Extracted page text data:
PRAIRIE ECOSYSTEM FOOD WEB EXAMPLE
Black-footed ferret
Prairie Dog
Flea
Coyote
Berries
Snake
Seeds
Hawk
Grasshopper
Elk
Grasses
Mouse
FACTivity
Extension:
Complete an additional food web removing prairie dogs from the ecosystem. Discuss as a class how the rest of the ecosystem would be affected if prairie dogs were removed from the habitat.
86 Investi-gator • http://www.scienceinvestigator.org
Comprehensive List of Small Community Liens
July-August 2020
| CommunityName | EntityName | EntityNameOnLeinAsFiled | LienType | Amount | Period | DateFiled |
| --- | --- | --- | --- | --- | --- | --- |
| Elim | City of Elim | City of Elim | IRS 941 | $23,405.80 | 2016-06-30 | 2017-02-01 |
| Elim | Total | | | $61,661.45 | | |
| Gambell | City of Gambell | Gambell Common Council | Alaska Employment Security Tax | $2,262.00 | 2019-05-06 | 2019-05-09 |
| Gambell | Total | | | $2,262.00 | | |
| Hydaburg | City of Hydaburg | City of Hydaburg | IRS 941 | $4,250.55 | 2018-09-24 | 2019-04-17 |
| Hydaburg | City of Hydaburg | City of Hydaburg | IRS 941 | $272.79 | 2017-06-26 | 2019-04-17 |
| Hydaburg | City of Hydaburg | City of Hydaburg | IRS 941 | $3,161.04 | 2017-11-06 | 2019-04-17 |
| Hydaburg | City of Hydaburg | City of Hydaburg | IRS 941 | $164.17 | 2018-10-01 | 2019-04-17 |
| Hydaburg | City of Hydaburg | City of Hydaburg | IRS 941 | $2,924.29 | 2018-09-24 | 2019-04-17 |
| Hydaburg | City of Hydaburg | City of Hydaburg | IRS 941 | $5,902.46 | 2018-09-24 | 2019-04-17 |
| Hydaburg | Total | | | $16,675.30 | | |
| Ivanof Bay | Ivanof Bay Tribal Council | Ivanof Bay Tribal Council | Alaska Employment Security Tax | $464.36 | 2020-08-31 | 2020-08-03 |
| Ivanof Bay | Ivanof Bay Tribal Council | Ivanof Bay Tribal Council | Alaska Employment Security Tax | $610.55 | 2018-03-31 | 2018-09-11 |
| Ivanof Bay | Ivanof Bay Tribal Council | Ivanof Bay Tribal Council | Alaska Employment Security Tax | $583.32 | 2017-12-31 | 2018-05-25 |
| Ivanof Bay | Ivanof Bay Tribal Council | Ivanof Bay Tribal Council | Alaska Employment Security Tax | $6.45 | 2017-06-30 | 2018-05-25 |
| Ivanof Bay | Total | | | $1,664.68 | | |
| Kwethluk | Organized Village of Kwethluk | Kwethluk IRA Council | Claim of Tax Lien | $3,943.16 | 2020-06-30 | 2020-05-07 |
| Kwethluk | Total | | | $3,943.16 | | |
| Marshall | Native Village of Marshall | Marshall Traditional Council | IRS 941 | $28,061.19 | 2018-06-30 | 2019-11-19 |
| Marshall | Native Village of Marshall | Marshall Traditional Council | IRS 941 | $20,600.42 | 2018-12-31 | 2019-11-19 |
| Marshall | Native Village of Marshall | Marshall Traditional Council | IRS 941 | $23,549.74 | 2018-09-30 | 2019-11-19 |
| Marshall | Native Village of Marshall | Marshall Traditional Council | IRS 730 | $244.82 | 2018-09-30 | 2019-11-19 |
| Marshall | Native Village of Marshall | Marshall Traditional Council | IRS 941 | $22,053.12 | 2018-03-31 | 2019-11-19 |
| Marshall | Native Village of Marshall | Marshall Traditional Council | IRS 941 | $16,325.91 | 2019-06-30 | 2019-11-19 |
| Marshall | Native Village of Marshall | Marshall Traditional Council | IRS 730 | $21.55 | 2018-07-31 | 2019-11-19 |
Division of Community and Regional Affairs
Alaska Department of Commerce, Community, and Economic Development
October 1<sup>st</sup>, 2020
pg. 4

*Work to be completed*
Which lines of the data contain the string "Kwethluk"? Copy each of them.

*Task solution*
| Kwethluk | Organized Village of Kwethluk | Kwethluk IRA Council | Claim of Tax Lien | $3,943.16 | 2020-06-30 | 2020-05-07 |
| Kwethluk | Total | | | $3,943.16 | | |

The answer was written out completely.